Danielle, you have been an inspiration to me, having a caring sense of not just a teacher but as a mother also.  You have shown me that you can make it even when the devil try to bring you down. You reminded me there is a GOD and I love and appreciate you for that.  I hope you continue your success with happiness; well blessed with loved ones including me!

~Tammi Means, Special Investigations Unit Detective, New Haven Police Department, CT~

It is beneficial for young people like Madison to share their stories, because so many of these crimes go unreported for various reasons. There are many children without a voice in this matter, and God only knows how they are able to deal with the lives that they are given.  As a young woman, reading this book made me think back over my life, as well as how much I need to protect my children from these experiences. Each chapter of the book left me wanting to see what Madison was going to do next.  My heart hurt for Madison. This book is necessary for young teenage readers who may or may not be struggling with the same type of situation, or knows someone who is. It is also significant for adult readers to get a sense of what so many of our youth are going through, or perhaps to even reflect on what we have made it through.  Pillow Talk…sshhh! could also serve as a prevention tool, for people in the various professions designed to help victims of this type of crime.

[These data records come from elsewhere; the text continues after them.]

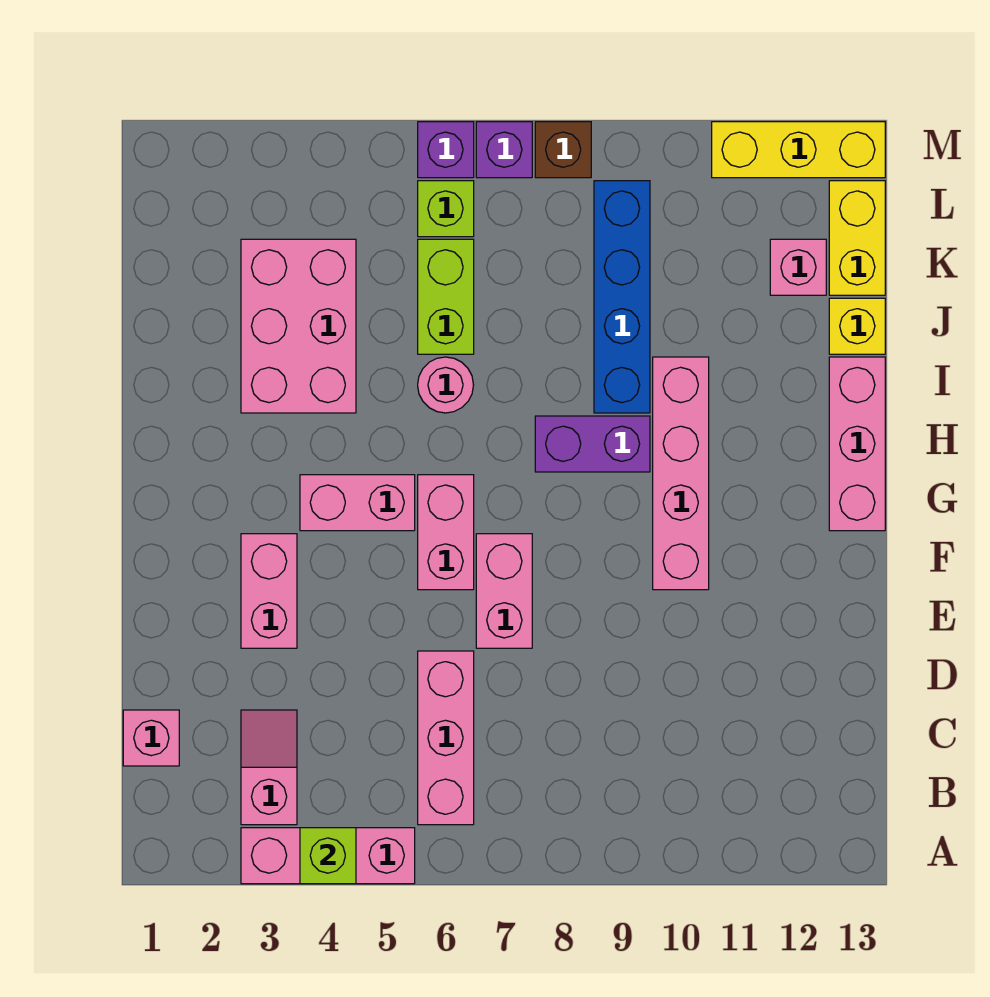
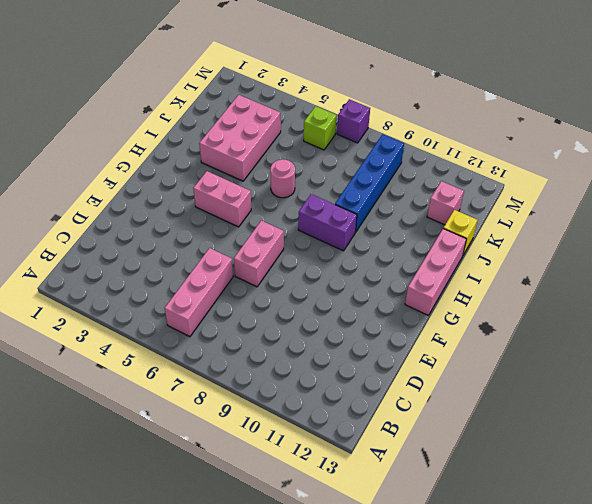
none -> pink 1x3 brick [241,828,415,884]
none -> pink 1x2 slope [241,710,297,825]
none -> pink 1x1 brick [123,710,179,766]

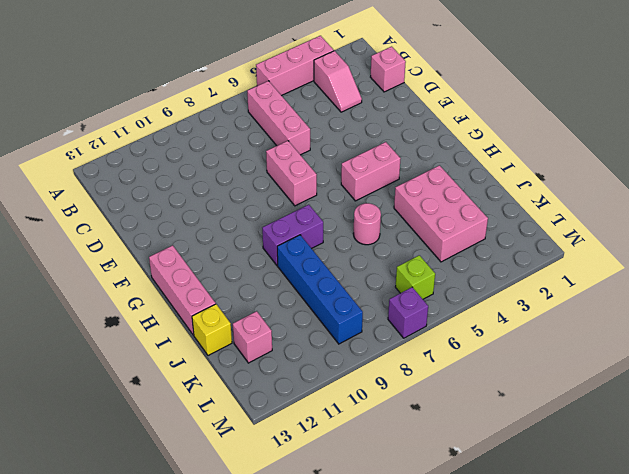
none -> pink 1x2 brick [241,534,297,648]
none -> pink 1x2 brick [418,475,474,590]
none -> pink 1x4 brick [653,357,709,590]

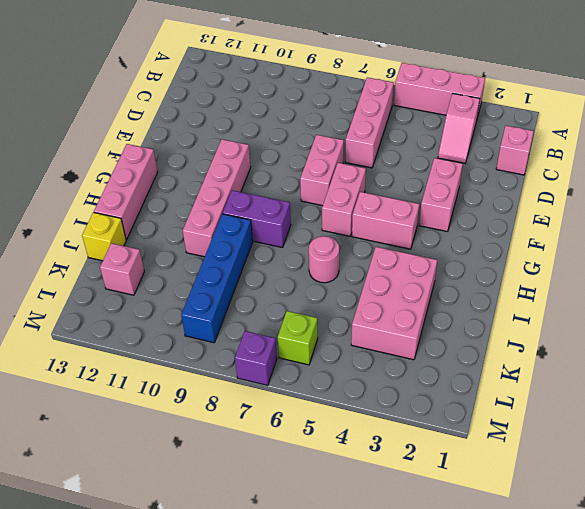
none -> lime 1x2 brick [418,239,474,354]
none -> yellow 1x2 brick [829,181,885,295]
none -> purple 1x1 brick [418,122,474,178]

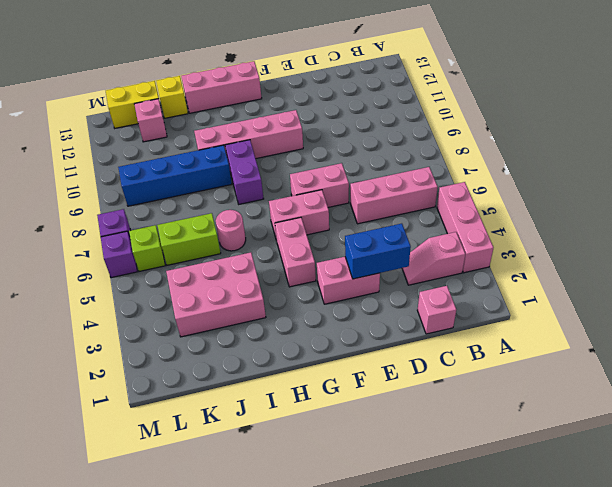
blue 1x2 brick [345,224,411,279] -> none
none -> brown 1x1 brick [535,122,591,178]
none -> yellow 1x3 brick [712,122,885,178]
none -> lime 1x1 brick [300,828,356,884]

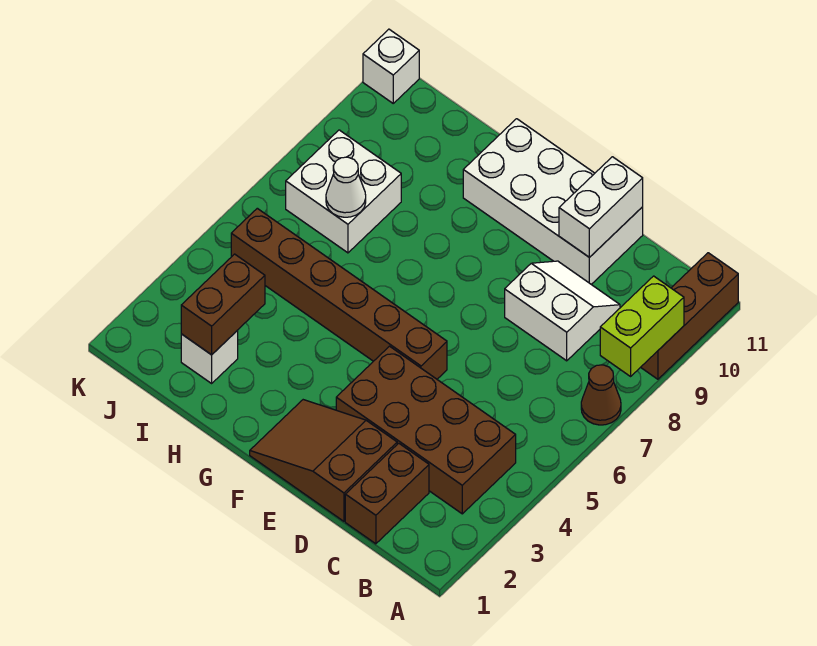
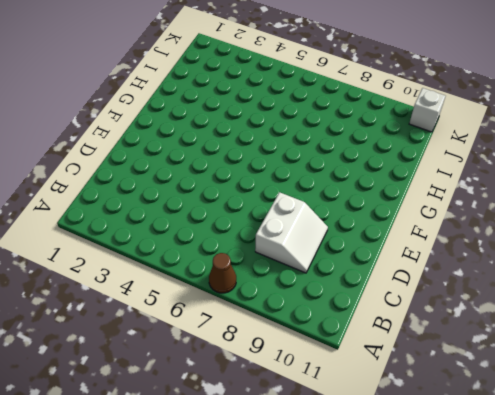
none -> brown 1x3 brick [641,253,738,379]
none -> brown 2x4 brick [336,346,516,514]
none -> brown 1x2 brick [345,443,429,544]

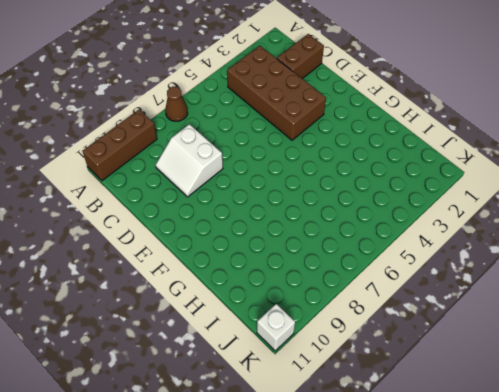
none -> brown 2x3 slope [250,400,397,521]
none -> white 2x4 brick [463,119,643,284]
none -> brown 1x6 brick [231,208,447,379]

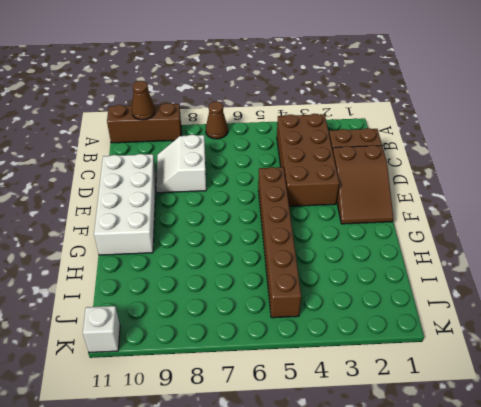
brown 1x1 cone [132,81,155,120] -> none
none -> white 1x1 brick [181,331,238,383]
none -> white 2x2 brick [286,130,401,253]
none -> lime 1x2 brick [600,276,684,376]

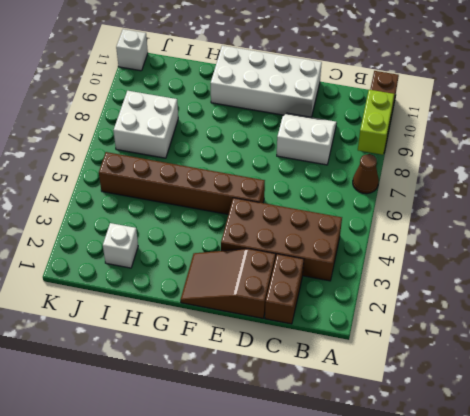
none -> white 1x2 brick [559,157,643,257]
none -> brown 1x2 brick [181,254,265,355]
none -> white 1x1 cone [326,157,366,217]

~Laura Lawrence, 20+ years in Human Services, New Haven, CT~

Dreams reveal things we work hard to hide; and Madison’s dreams continued to revisit what she desperately tried to forget. The struggle Madison depicted in Pillow Talk is one of many women who have been sexually abused, beaten, misunderstood, and still expected to live a “normal” life.  Often times, women don’t have space to face their worst fears.

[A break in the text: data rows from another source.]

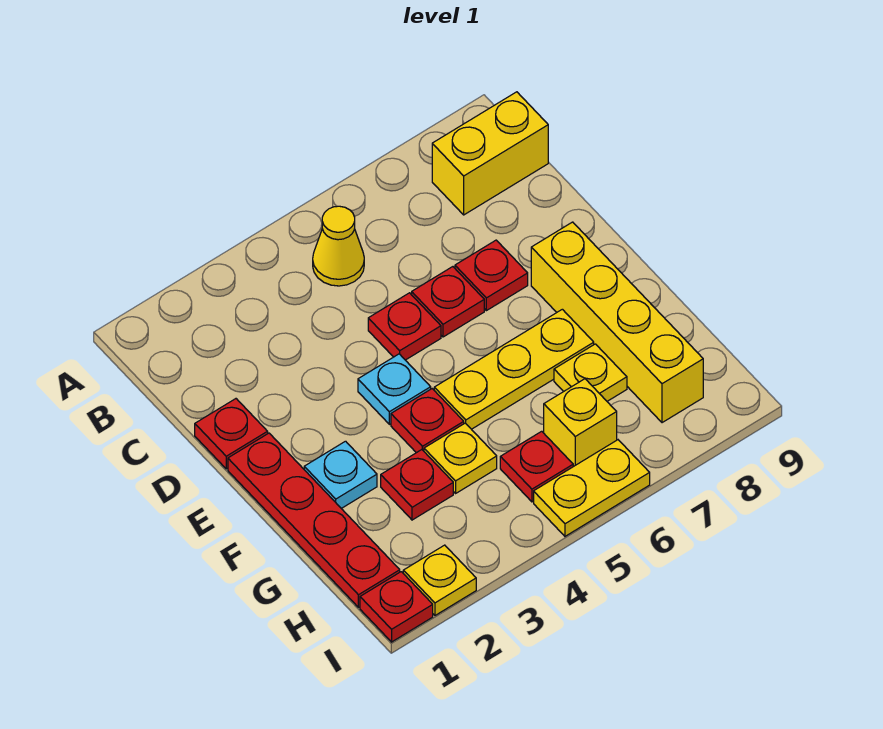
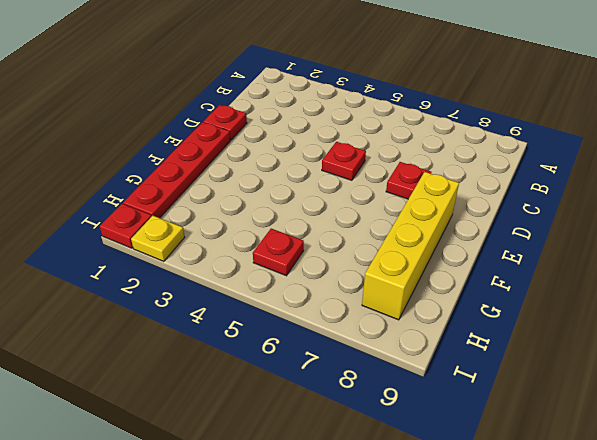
none -> yellow 1x1 cone [313,206,364,286]
none -> yellow 1x2 brick [432,92,548,215]
none -> red 1x1 plate [412,267,484,337]

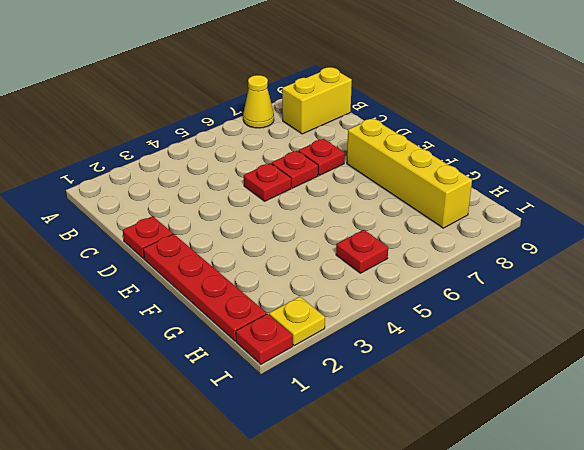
yellow 1x1 cone [243,75,274,128] -> yellow 1x1 cone moved to [313,206,364,286]
none -> cyan 1x1 plate [358,354,431,424]
none -> cyan 1x1 plate [304,441,377,508]
none -> red 1x1 plate [391,389,464,453]

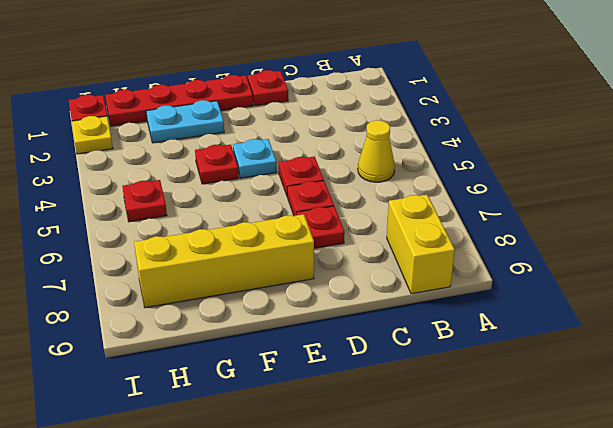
cyan 1x2 plate [146,100,224,143] -> cyan 1x1 plate [304,441,377,508]
none -> yellow 1x3 plate [434,309,594,429]
none -> red 1x1 plate [381,450,453,520]
none -> yellow 1x1 plate [424,423,497,493]

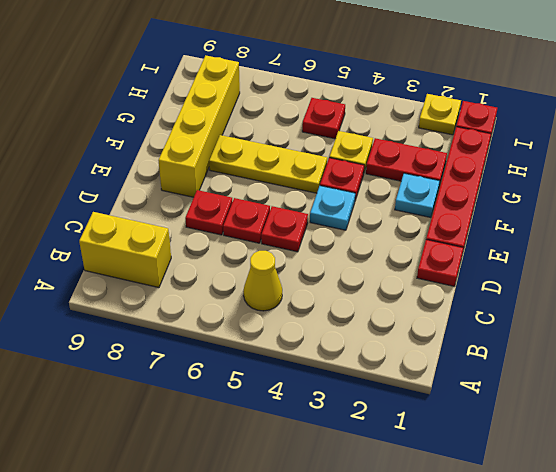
red 1x2 plate [366,138,447,186] -> red 1x1 plate [381,450,453,520]
none -> yellow 1x1 plate [554,344,627,401]
none -> yellow 1x1 brick [544,379,617,466]
none -> yellow 1x2 plate [534,440,650,536]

~Kara, Social Worker, Jacksonville, FL~

Girl, I am planning on being [at the book release celebration] and bringing some of the ladies that are reading the book, to support your page of a turner BOOK.  I got it and was mad at the salon when my hairdresser asked me to put it down.  The words keep you wanting more.  Good Job Danielle and I am sooo looking for more.   Big UPS on the book!

~Pamela, Small Stars Childcare in Matthews, NC~

My girlfriend who bought the book, I asked her had she started reading it.  She's been through a lot, sort of like the book...she said that it was so deep and it was so real, that she couldn't even finish reading it...it was really taking her back.  So I had to tell you that it must be very well written because I haven't really gotten as far as she has, but I wanted to tell you that.

~Liz Cochran, A Grandparent, Lithonia, GA~

I can't put it down!  I keep wanting to know what happens next...I'm ready to know what happens at the end and if Madison ever gets HELP!!!  I mean, she goes through so much that it just makes you think, WOW...she really needs to get some help...

~Dr. Persaud, Criminal Justice/Sociology Professor at Florida A&M University~

Hi Danielle, I'm truly pleased with your progress. It is quite commendable that you finished your book.  I know Ms. Perkins [and the Sociology/Criminal Justice Department] is working diligently to promote it. When I saw the book I began thinking back to the time when you were mentoring in the role model program and with SISTUHS. It was fun time for me. I can’t seem to get students who are committed these days.  Maybe when you come here to talk, some will begin to understand the need for community service. I am proud of your accomplishments and want you to hear it directly from me.  I am sure many of your former colleagues are equally proud of you.  Keep up the good work.  The fruits will come, though at times it may be slow.  Be good and God Bless.

 

 

~LaKeisha McNair, Parkland, FL~

I have to put the book down because it's too heavy! It's very, very good so far though.  I feel like I'VE been in these situations when I'm reading...except I haven't.  Very Good!